▶ _PROBLEM TO SOLVE_: Restate all entries exactly. Skip the images.

▶ _Excerpts from a dataset_:
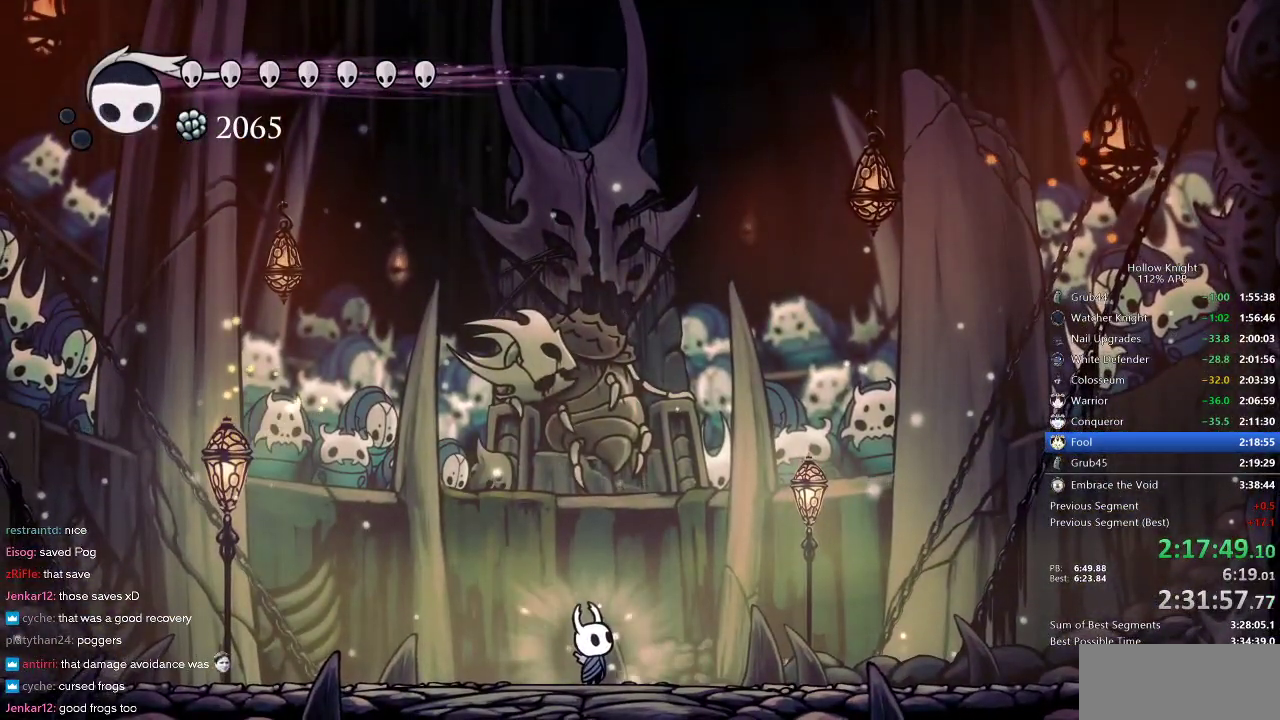
{"keys": ["nail", "up"], "events": []}
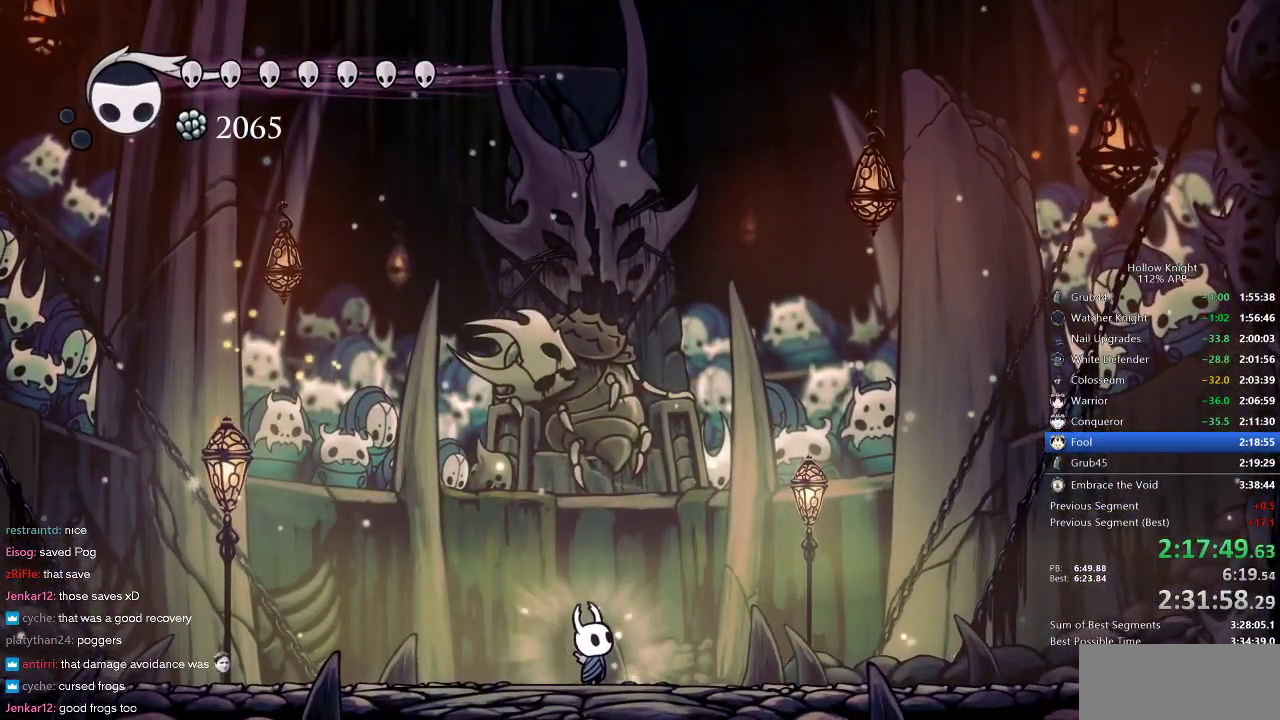
{"keys": ["nail", "up"], "events": []}
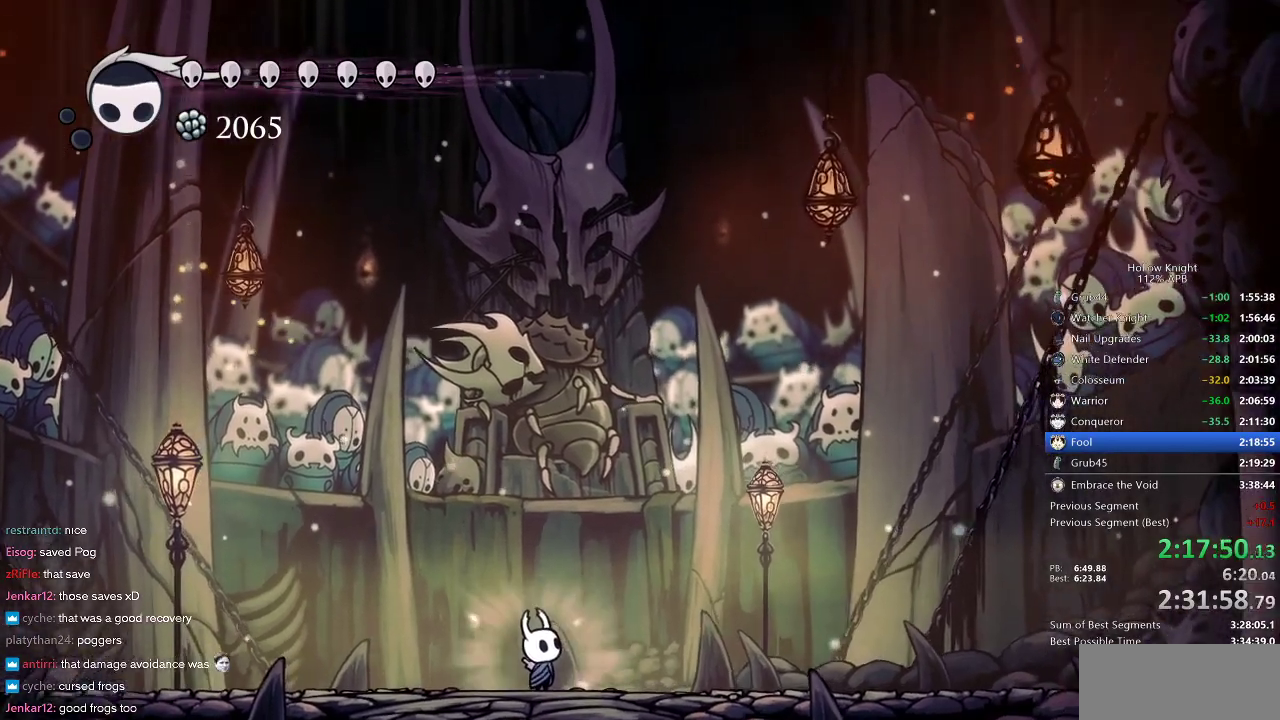
{"keys": ["nail", "up"], "events": []}
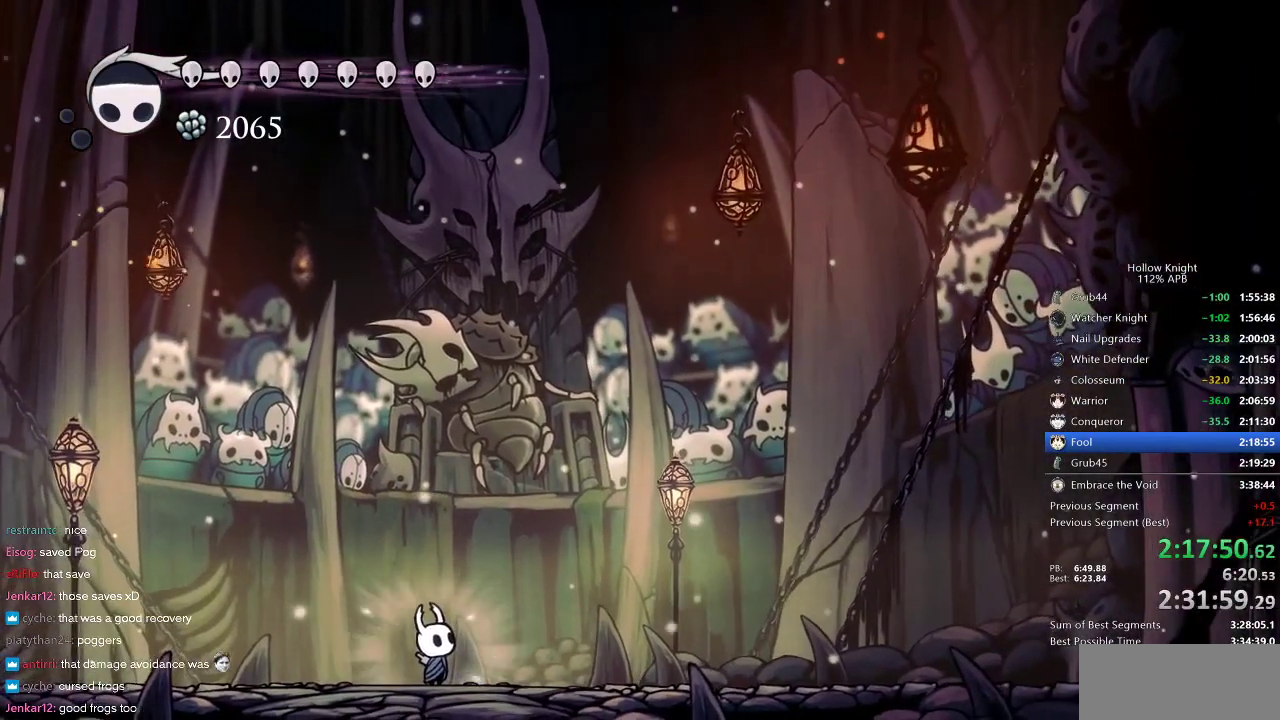
{"keys": ["nail", "up"], "events": []}
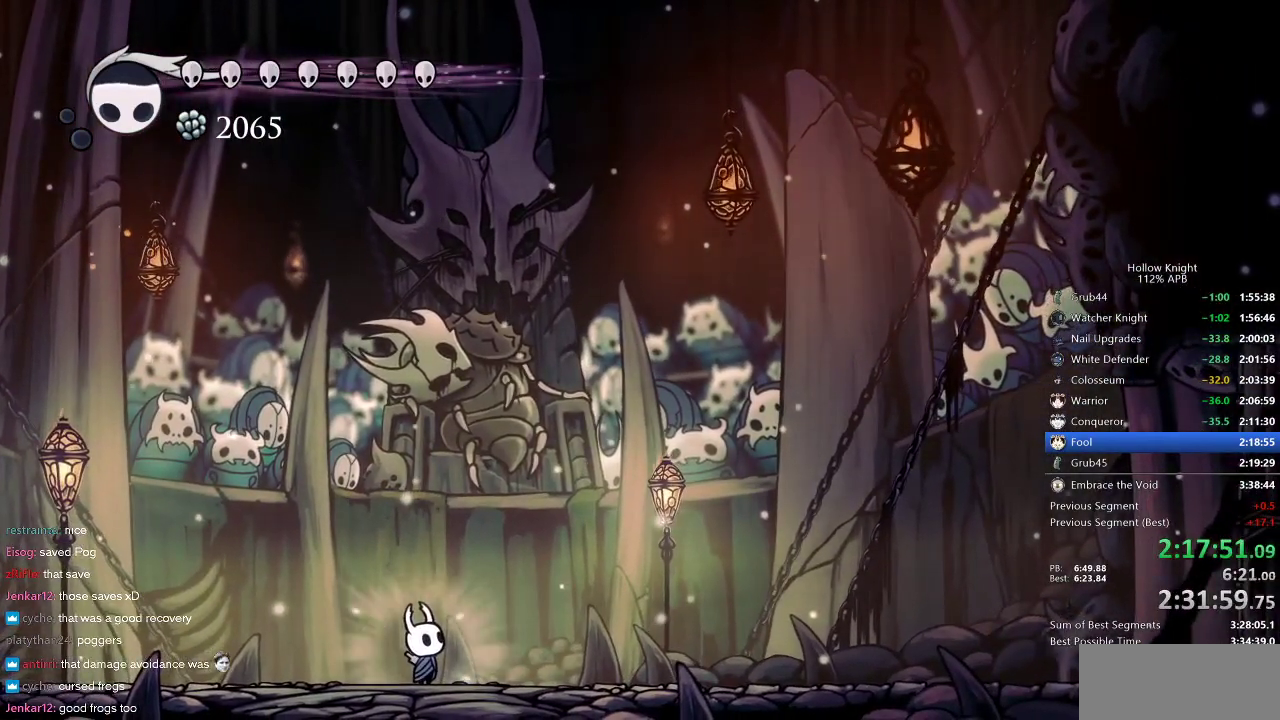
{"keys": ["nail", "up"], "events": []}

▶ _SOLUTION TO THIS EXERCISE_:
{"keys": ["nail", "up"], "events": []}
{"keys": ["nail", "up"], "events": []}
{"keys": ["nail", "up"], "events": []}
{"keys": ["nail", "up"], "events": []}
{"keys": ["nail", "up"], "events": []}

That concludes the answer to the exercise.